TO DO: Rescale the lines starting at the one containing "left knee: (569, 507, 6)" and ending at the one containing "left knee: (727, 466, -33)", reproducing every line in that span. Multiply each keypoint coordinate and depth value by 0.4, round to whole numbers with halves going up, leave all other text unchanged, and output only those lines.
══════
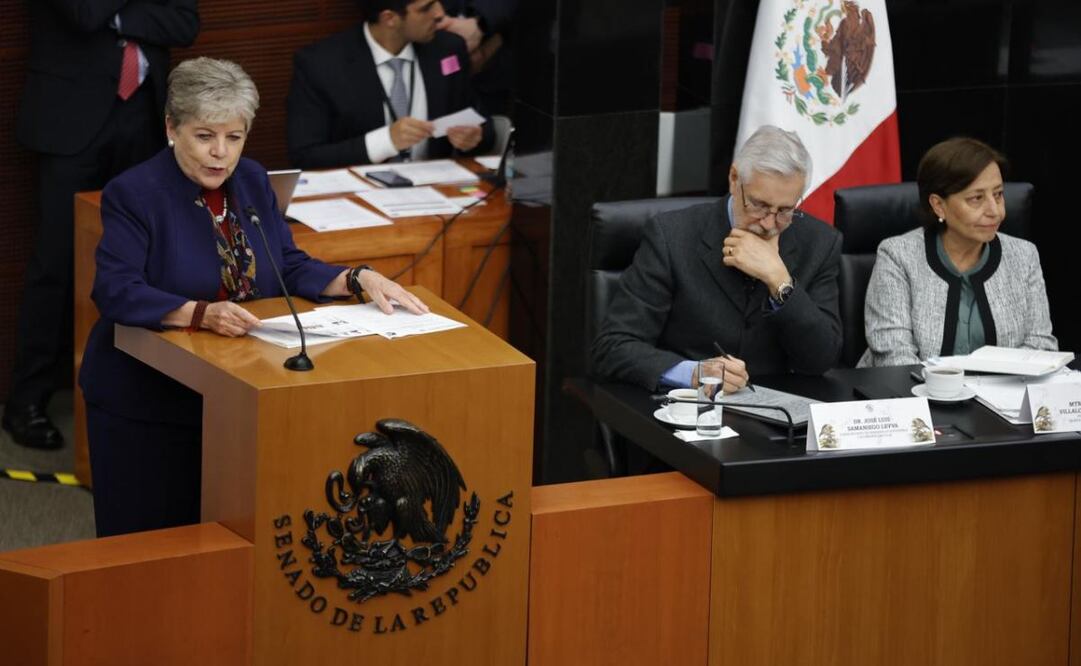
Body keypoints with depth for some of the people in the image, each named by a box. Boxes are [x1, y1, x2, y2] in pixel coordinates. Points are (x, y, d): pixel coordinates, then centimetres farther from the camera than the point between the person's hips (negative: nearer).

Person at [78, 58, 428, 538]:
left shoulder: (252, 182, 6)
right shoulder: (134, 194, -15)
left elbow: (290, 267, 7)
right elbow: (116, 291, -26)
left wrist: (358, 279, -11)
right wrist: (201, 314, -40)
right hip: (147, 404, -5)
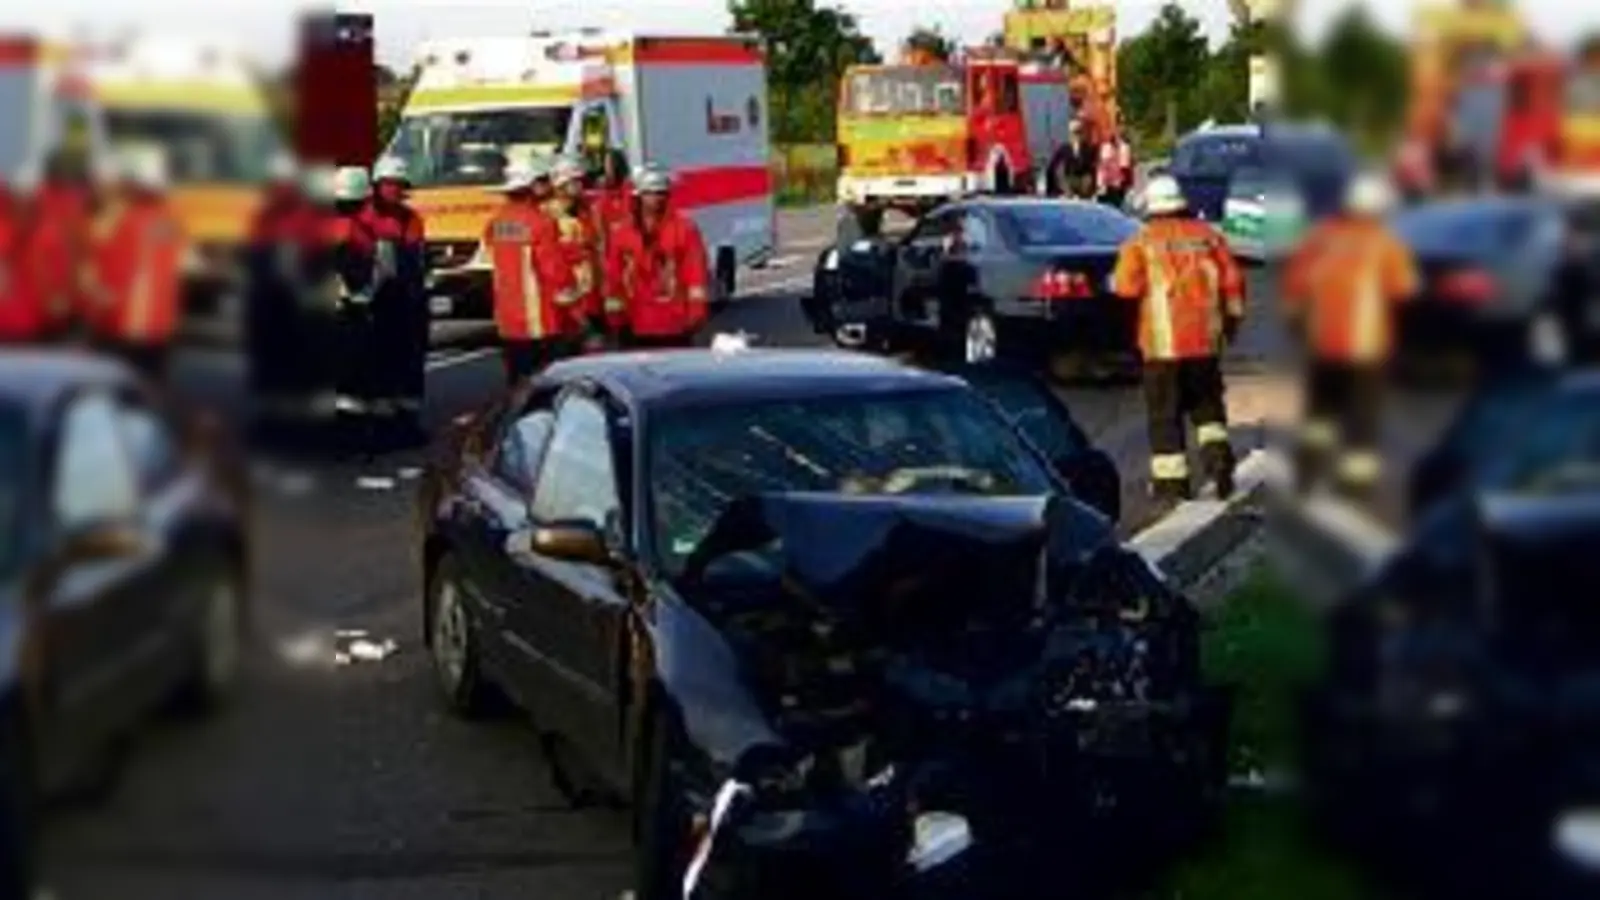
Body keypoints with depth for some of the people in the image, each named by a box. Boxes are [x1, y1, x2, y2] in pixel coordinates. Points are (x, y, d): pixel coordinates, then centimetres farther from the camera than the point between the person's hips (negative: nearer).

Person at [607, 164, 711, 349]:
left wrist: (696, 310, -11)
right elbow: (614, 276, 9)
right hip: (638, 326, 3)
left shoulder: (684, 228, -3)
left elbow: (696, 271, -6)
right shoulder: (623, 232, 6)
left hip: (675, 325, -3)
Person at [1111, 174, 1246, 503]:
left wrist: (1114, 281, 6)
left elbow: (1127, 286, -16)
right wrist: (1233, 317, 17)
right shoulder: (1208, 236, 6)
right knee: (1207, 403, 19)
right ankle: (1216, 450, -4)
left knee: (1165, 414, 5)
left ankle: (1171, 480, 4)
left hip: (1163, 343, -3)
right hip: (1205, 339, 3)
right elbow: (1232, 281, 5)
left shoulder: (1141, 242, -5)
══════
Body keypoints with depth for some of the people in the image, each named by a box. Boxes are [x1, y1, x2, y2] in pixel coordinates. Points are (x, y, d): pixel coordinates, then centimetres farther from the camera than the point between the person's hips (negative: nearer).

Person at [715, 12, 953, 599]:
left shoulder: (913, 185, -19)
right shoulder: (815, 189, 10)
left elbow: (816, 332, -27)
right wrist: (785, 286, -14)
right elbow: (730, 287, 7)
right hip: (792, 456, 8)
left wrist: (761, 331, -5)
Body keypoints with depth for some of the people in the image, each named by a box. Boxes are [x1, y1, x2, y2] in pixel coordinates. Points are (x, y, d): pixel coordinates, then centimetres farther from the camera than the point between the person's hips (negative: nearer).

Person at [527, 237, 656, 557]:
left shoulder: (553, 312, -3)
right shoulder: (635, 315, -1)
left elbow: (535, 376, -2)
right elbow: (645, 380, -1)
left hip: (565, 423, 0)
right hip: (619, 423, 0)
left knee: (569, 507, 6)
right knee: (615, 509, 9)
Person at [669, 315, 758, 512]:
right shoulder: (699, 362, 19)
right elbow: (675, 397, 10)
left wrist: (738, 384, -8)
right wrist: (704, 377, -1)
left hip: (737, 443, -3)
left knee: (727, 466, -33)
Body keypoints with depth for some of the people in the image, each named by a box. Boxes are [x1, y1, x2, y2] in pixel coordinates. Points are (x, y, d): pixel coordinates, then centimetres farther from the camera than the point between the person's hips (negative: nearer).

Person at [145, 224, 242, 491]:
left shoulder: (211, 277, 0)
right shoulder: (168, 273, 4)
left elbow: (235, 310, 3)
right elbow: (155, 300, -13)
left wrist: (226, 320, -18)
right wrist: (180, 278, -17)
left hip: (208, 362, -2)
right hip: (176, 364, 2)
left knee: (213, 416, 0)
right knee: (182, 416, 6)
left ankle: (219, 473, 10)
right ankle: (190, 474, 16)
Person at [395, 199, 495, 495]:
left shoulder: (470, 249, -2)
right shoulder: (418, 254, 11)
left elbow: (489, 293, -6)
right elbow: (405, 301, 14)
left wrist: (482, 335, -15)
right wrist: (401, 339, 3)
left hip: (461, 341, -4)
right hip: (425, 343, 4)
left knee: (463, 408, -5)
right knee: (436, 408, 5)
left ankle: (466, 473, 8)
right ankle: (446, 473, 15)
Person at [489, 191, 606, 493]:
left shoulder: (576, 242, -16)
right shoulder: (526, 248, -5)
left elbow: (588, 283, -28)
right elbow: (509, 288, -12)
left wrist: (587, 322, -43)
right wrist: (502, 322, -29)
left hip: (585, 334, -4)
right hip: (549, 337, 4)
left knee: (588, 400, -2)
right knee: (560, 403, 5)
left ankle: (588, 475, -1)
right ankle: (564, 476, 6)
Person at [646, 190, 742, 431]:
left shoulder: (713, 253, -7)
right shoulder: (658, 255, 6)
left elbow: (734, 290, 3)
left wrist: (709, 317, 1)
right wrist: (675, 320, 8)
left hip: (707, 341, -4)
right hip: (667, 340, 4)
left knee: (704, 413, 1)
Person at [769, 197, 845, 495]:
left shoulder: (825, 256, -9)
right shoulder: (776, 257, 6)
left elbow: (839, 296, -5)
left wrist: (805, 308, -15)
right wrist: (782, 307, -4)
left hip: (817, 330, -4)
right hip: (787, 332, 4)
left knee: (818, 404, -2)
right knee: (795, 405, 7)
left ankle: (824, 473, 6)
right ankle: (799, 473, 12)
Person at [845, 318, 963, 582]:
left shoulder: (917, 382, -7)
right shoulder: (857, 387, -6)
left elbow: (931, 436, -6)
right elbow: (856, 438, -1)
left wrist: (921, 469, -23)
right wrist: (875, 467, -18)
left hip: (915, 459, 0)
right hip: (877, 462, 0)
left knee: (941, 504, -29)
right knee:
══════
ANSWER SPACE:
left knee: (228, 203, 2)
right knee: (246, 204, 4)
Person at [669, 315, 758, 512]:
right shoulder: (280, 145, 8)
right elbow: (270, 159, 4)
left wrist: (295, 154, -3)
right wrist: (282, 151, 0)
left hip: (295, 177, -1)
left knee: (291, 186, -13)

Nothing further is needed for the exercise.